Supreme Court of Virginia
Jun 8, 2006
272 Va. 170 (Va. 2006)

Opinion

Record No. 051798.

June 8, 2006.

Present: All the Justices.

The victim of a residential fire in the District of Columbia commenced a personal injury suit in that jurisdiction. She was later treated and resided in Virginia. When she died, the lawsuit was amended to include both survival and wrongful death counts under the law of the District of Columbia. The suit was eventually settled, yielding a large settlement to the estate. Her will bequeathed her personal property to only three of her six brothers. All six of the decedent's brothers would share if the funds passed under the will's residuary clause.

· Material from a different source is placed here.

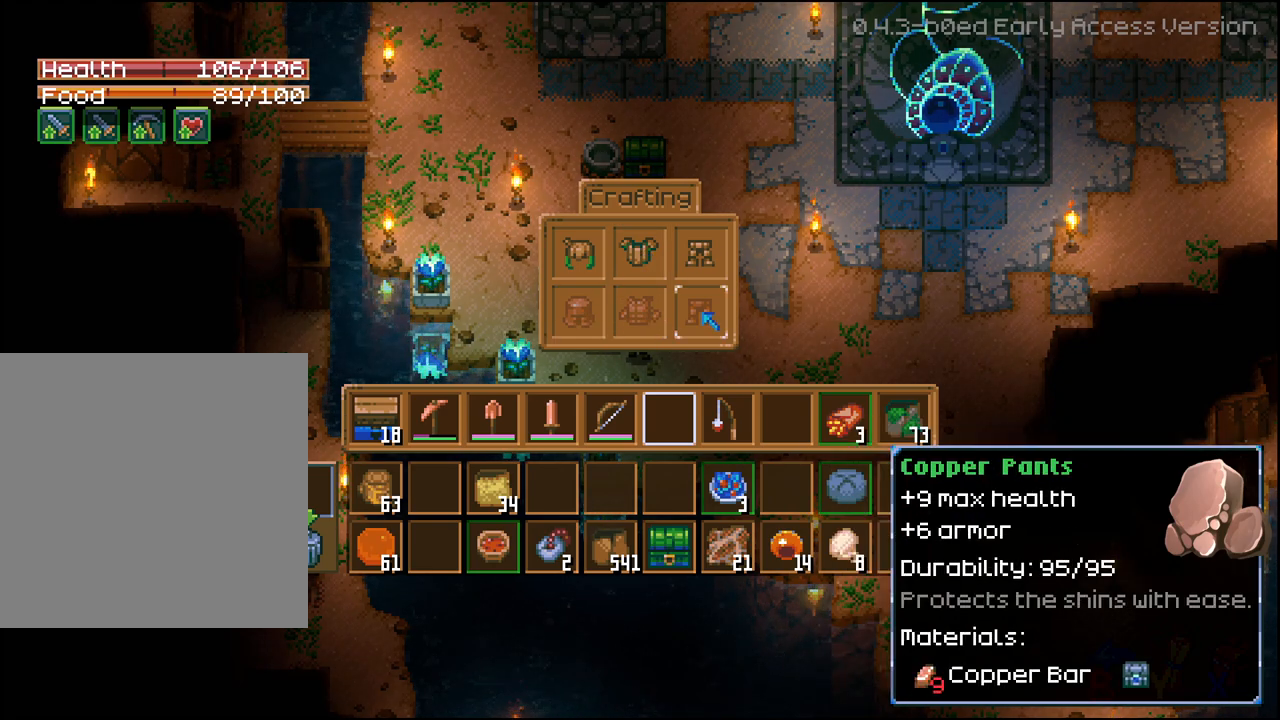
{"buttons": [], "left_stick": "center", "right_stick": "center", "events": [[67, "DPAD_UP", "down"], [183, "DPAD_UP", "up"]]}
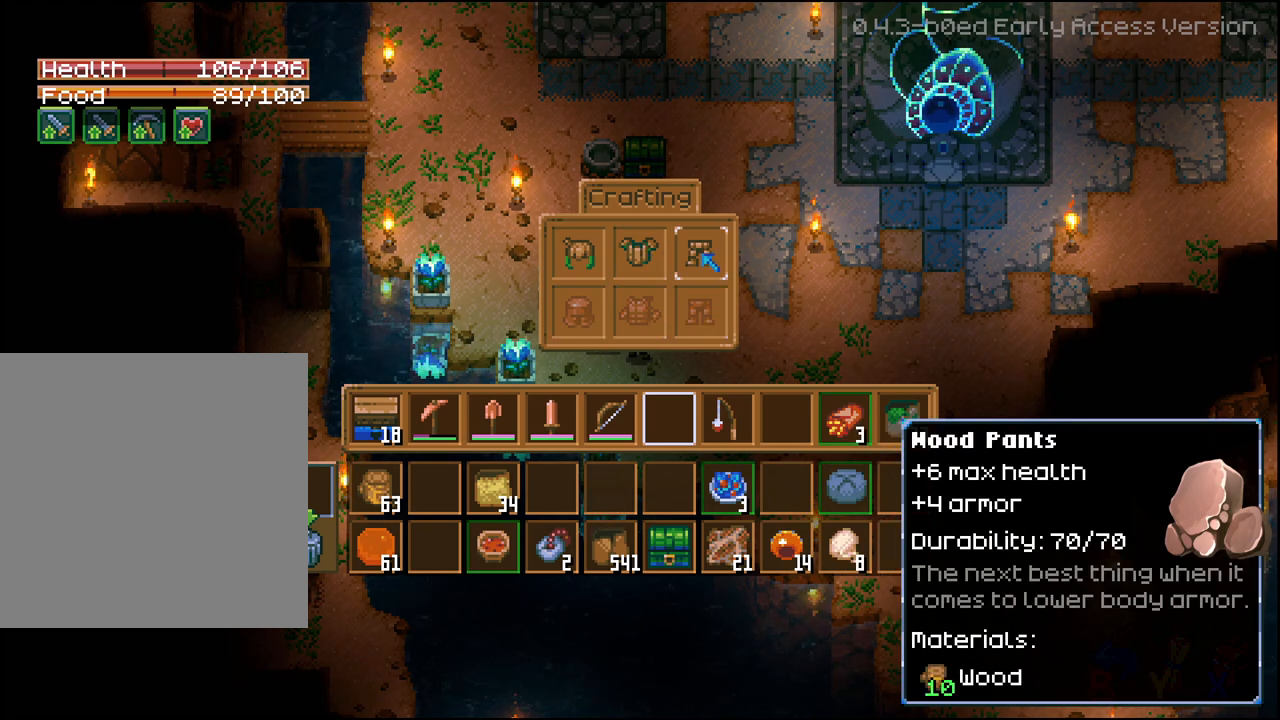
{"buttons": ["DPAD_LEFT"], "left_stick": "center", "right_stick": "center", "events": [[500, "DPAD_LEFT", "down"]]}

After a series of partial distributions, litigation was commenced in Virginia to obtain a construction of the will. The Virginia circuit court ultimately held that the lawsuit existed prior to the testator's death and that the settlement proceeds were personal property, governed by the personal property bequest language in the will. This appeal followed.

1. This case presents an uncommon scenario that would be impossible to duplicate under Virginia law governing personal injury actions. It is well settled in the Commonwealth that an action for personal injury does not survive death, and the Commonwealth's wrongful death statute creates a new right of action brought on behalf of the statutory beneficiaries, and not the estate. Analysis in the present case is affected by the law of the District of Columbia and no part of this opinion is intended to disturb the well-developed law pertaining to actions for personal injury and wrongful death in Virginia.

2. The cardinal principle of will construction is that the intention of the testator controls; the problem is to ascertain it. The testator's intent should be determined from the language of the document, when possible.

3. The provisions of this will are not ambiguous. Thus, the resolution of this appeal centers upon whether the testator "owned" or had "power to dispose" of the personal property in question at the time of her death. Here the cause of action predating the death of the testator was an item of personal property she owned. The testator's personal injury claim was a chose in action, a personal right not reduced into possession, but recoverable by a suit at law. A chose in action is intangible personal property.

4. A chose in action is "owned" by the possessor of the right to recover, and generally such ownership can be bequeathed in a will. Ordinarily, a personal injury action is an exception to this general rule because it expires at the moment a person bringing such action dies. However, in this instance the chose in action did not expire under the laws of the District of Columbia. For this reason, the general rule, rather than the exception, is applicable here. This particular chose in action was "owned" at the moment of the testator's death, and accordingly the proceeds derived from the action pass under the personal property clause to the three specifically named brothers.

5. The argument that a bequest of this sort is tantamount to an "assignment" of the personal injury action that violates Virginia law was not raised in the trial court and thus will not be considered when raised for the first time on appeal.

6. The testator "owned" her personal injury action at the time of her death: it was a chose in action that survived her death pursuant to the law of the District of Columbia, and the proceeds obtained from the settlement should pass under the personal property clause of her will. Therefore, the three brothers named in the personal property bequest are entitled to equal shares of the settlement proceeds.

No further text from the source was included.